Charlie followed her gaze. There ahead of them stood Jacob Marber, blocking their way out, the dark dust in ropes cycloning around his fists. Charlie couldn’t make out his eyes because of the shadows but his chin was down so that his beard spilled out over his chest like an apron of darkness. A torn cheek flapped bloodily. He was walking slowly, unhurriedly, toward them.
“Charlie!” Komako hissed. She seized him by the wrist so that he turned to her and she said, in a calm cold voice: “You have to get to the glyphic, you have to seal the orsine. We can handle this. You need to go.”
Charlie looked in a panic from Jacob Marber to Komako and back. “I don’t … I don’t think I can,” he said. Far behind them, the litch’s long claws scraped the walls.
Alice had overheard and pushed forward. “You heal, right?” she said sharply. “That’s what you do?”
He nodded, confused. “Yes—”
And without waiting to hear more, she seized the scruff of his collar and turned him sharply toward the window and pushed him through. And then Charlie and the shattering glass and the splintered pieces of the wood frame all plummeted down into the fiery courtyard below.
* * *
Henry Berghast dropped the child onto the floor of the chamber.
He reminded himself not to rush. He’d hooked the lantern outside the door as he unlocked it and had forgotten it there but it did not matter, the chamber was lit by the blue glow of the orsine. Still, he must be more careful. He would not get a second chance.
It was then he realized they were not alone.
There were figures in the slumped in the gloom, dim silhouettes, as gray as dust, standing with their faces turned to the orsine and their shoulders rolled and their arms lifeless at their sides. Six in all. They took no notice of Berghast or the child.
The spirit dead.
Berghast crouched, glaring. As he watched, a seventh waded sleepily up out of the orsine. Its feet left wet prints on the stone floor. It stumbled a few feet away and then turned, and peered back at the shining blue surface, and went still.

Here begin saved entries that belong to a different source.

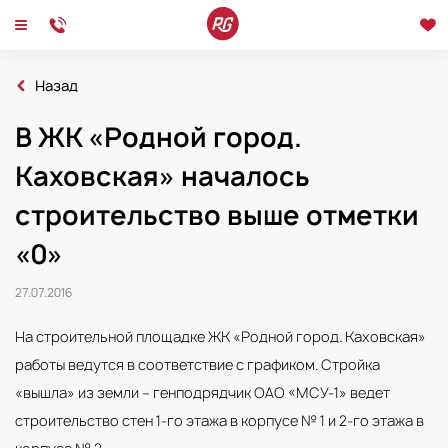
Назад
Главная
Новости
В ЖК «Родной город.
2016
В ЖК «Родной город. Каховская» началось строительство выше отметки «0
Каховская» началось
Новости
Интервью
Мероприятия
строительство выше отметки
«0»
27.07.2016
На строительной площадке ЖК «Родной город. Каховская»
работы ведутся в соответствие с графиком. Стройка
«вышла» из земли – генподрядчик ОАО «МСУ-1» ведет
строительство стен 1-го этажа в корпусе № 1 и 2-го этажа в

Quietly, his heart pounding, he began to prepare what he needed. He was remembering the words he had glimpsed in the glove, the incantation, and he began to murmur them now, softly, under his breath. He was not one to believe in the spiritual or the unseen by nature and knew much of what the ancients had believed was nonsense and superstition, but he’d do as the glove had shown him. Better to be cautious.
He heard the child stir.
“You hit me,” the boy whimpered.
Berghast allowed himself a quick brief frown. “You left me no choice,” he murmured. “I did not like doing it. Do not make me hurt you again. Now hush; we are not alone.”
The little boy must have seen them then, too, for he went silent.